課題の目的:
以下の一覧から、文字列「second」を含む行をすべて抜き出してもらえますか。大文字と小文字は区別してください。

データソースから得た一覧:
########################################
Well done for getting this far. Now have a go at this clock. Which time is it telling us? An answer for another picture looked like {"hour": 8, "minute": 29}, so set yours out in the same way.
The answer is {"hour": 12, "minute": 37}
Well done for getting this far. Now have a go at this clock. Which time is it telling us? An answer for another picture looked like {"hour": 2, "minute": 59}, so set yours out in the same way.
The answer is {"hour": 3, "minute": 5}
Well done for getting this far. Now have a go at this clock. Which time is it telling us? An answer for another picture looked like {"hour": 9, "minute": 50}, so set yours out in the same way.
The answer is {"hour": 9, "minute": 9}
########################################
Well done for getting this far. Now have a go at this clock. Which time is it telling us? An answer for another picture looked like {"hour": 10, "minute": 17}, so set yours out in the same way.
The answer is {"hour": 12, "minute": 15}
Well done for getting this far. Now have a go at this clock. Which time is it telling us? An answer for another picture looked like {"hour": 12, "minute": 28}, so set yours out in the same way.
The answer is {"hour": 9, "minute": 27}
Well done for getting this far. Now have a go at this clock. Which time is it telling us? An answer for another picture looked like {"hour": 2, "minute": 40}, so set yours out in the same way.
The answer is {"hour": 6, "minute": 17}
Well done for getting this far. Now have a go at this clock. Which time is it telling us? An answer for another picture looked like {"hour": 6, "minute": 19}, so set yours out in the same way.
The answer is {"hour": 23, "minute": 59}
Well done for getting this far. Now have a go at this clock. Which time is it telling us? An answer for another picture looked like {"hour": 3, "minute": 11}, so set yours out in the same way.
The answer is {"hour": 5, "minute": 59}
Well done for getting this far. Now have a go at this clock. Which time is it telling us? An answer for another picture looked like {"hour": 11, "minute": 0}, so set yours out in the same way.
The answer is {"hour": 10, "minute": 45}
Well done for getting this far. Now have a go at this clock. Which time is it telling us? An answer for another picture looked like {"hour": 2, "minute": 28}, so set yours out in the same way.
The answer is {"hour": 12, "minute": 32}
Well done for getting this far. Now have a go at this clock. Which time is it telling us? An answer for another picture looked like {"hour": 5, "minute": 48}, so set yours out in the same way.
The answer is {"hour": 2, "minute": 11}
########################################
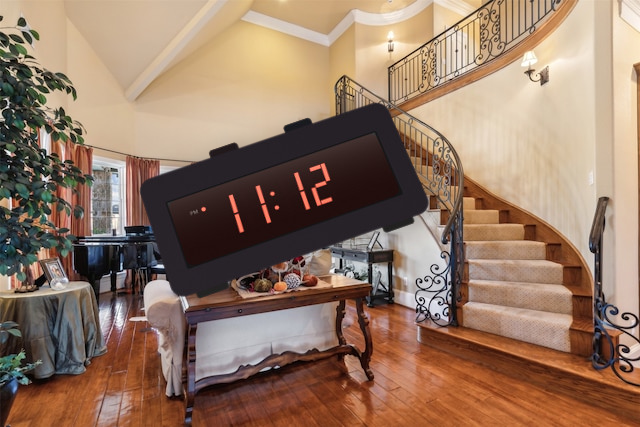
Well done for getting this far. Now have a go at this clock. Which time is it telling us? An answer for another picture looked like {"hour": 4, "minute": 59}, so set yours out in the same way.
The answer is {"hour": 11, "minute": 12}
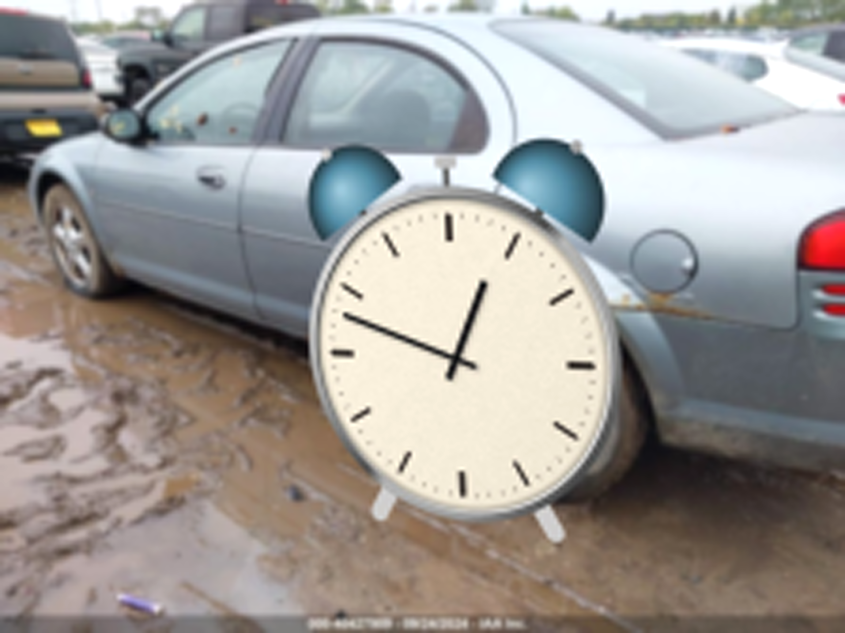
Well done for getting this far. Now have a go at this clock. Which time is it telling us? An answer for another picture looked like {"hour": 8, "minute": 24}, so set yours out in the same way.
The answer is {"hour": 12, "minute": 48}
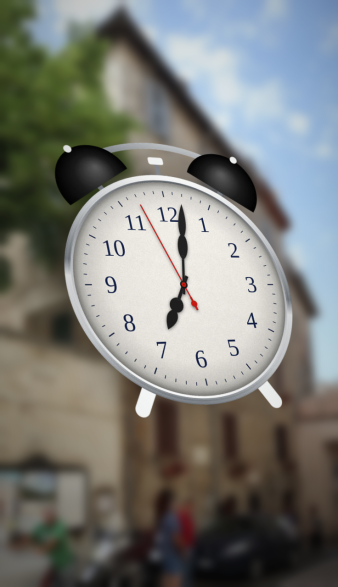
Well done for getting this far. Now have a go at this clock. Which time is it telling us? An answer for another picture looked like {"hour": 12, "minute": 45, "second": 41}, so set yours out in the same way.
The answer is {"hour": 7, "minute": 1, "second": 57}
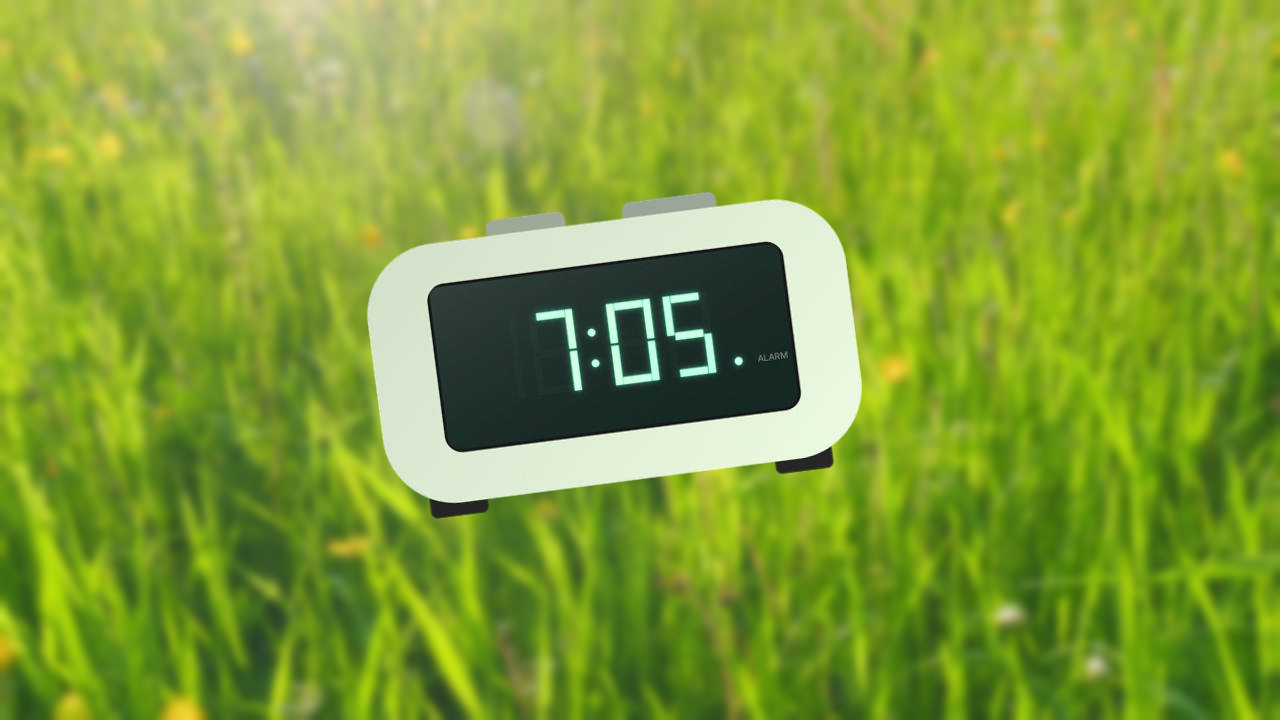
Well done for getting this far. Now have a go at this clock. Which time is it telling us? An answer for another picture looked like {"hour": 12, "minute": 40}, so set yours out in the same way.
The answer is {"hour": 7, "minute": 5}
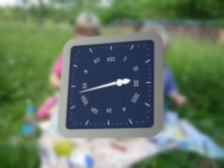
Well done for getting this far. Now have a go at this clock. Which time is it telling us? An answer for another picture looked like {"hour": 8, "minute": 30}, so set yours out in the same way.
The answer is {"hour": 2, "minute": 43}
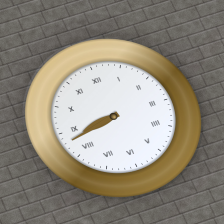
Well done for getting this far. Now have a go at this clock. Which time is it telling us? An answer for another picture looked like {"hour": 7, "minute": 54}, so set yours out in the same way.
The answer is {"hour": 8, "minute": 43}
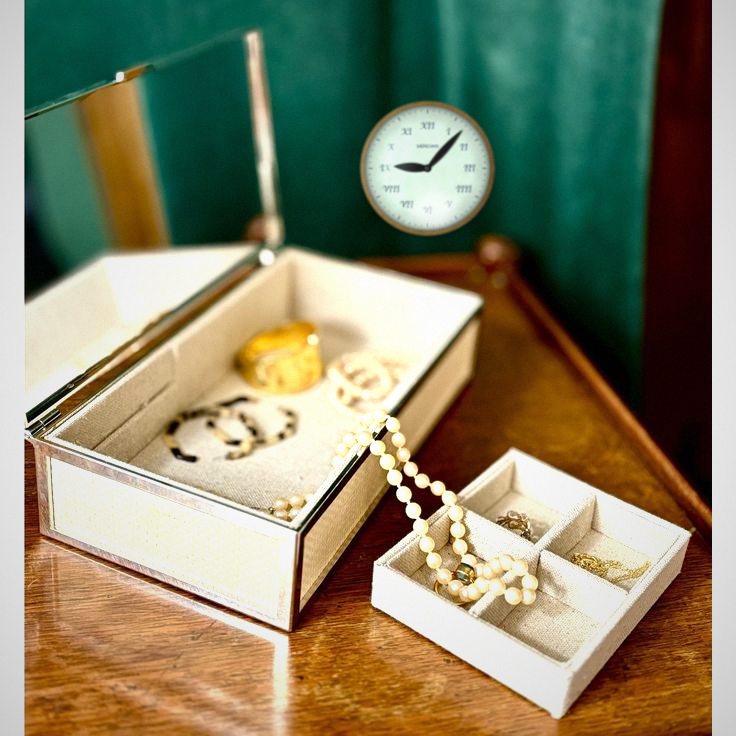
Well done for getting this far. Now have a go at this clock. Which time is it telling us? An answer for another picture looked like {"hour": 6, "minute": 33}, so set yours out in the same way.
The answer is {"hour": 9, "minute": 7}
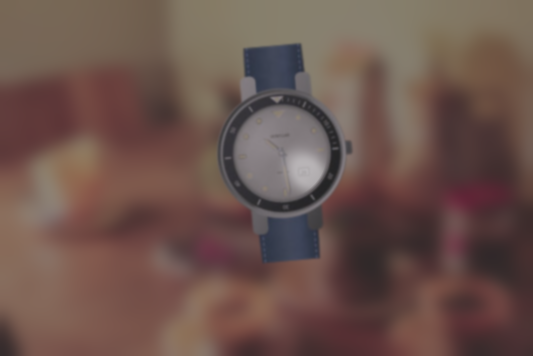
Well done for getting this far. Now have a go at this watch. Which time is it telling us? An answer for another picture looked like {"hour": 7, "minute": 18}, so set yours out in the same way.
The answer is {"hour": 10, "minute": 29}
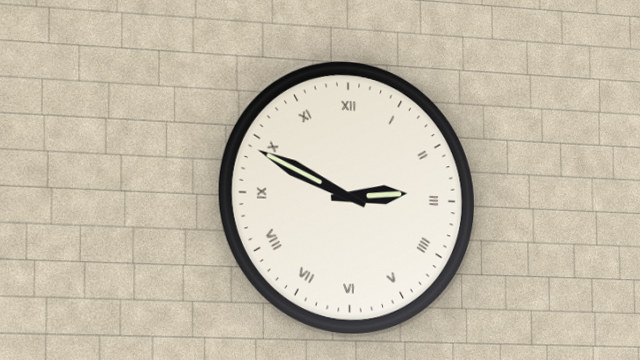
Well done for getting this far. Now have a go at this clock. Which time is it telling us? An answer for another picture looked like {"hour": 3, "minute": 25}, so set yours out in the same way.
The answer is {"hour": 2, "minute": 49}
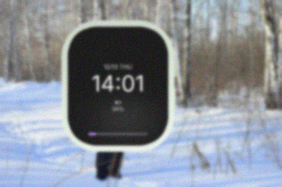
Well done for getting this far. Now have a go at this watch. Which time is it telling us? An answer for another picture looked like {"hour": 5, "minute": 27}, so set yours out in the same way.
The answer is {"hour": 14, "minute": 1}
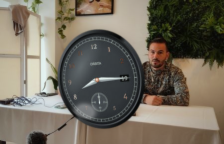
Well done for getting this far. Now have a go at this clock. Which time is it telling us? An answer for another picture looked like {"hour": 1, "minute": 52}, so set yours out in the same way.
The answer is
########################################
本課題の解答:
Well done for getting this far. Now have a go at this clock. Which time is it telling us? An answer for another picture looked like {"hour": 12, "minute": 45, "second": 41}, so set yours out in the same way.
The answer is {"hour": 7, "minute": 1, "second": 57}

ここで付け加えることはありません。